[Exercise material]

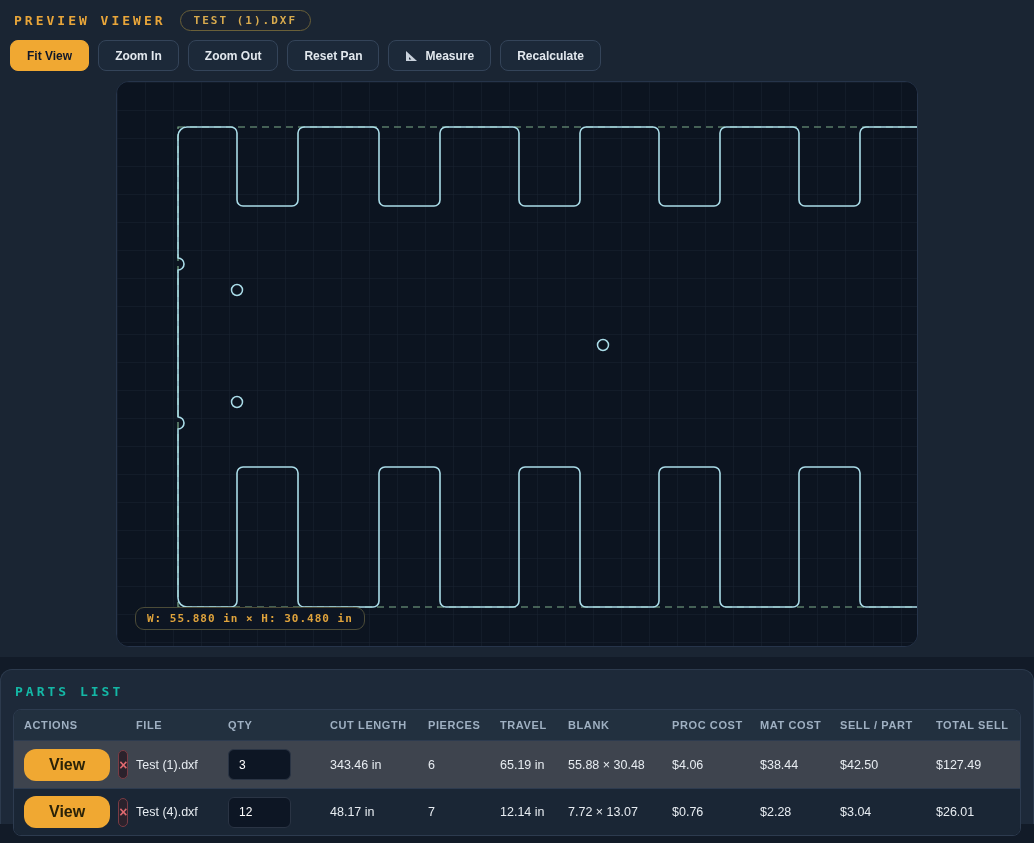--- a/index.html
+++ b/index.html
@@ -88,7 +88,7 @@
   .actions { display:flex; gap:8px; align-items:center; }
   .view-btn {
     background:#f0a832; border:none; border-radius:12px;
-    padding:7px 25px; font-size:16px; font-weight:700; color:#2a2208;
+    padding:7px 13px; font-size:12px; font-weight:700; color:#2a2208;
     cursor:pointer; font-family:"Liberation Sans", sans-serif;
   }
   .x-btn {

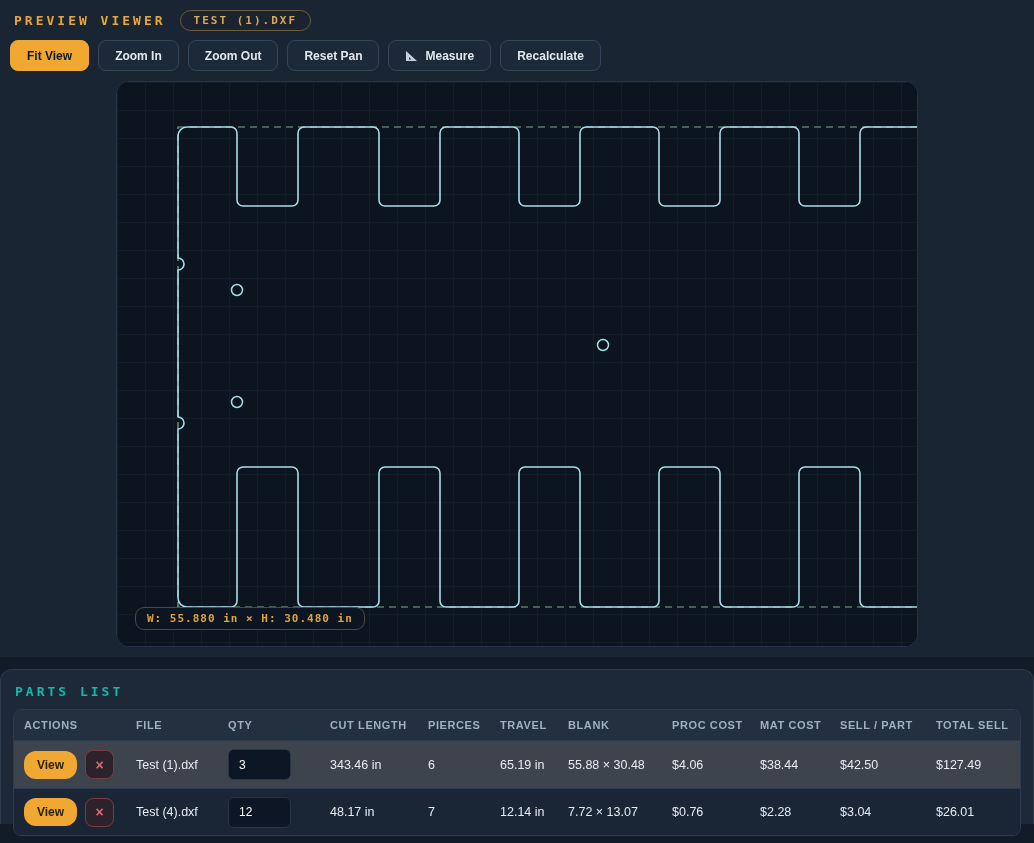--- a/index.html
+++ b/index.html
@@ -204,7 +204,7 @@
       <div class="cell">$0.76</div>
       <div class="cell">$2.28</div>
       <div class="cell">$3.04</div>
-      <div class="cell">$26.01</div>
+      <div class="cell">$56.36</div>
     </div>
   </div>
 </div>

[/Exercise material]

Omit the images; transcribe the listing verbatim.

--- a/index.html
+++ b/index.html
@@ -88,7 +88,7 @@
   .actions { display:flex; gap:8px; align-items:center; }
   .view-btn {
     background:#f0a832; border:none; border-radius:12px;
-    padding:7px 25px; font-size:16px; font-weight:700; color:#2a2208;
+    padding:7px 13px; font-size:12px; font-weight:700; color:#2a2208;
     cursor:pointer; font-family:"Liberation Sans", sans-serif;
   }
   .x-btn {

--- a/index.html
+++ b/index.html
@@ -204,7 +204,7 @@
       <div class="cell">$0.76</div>
       <div class="cell">$2.28</div>
       <div class="cell">$3.04</div>
-      <div class="cell">$26.01</div>
+      <div class="cell">$56.36</div>
     </div>
   </div>
 </div>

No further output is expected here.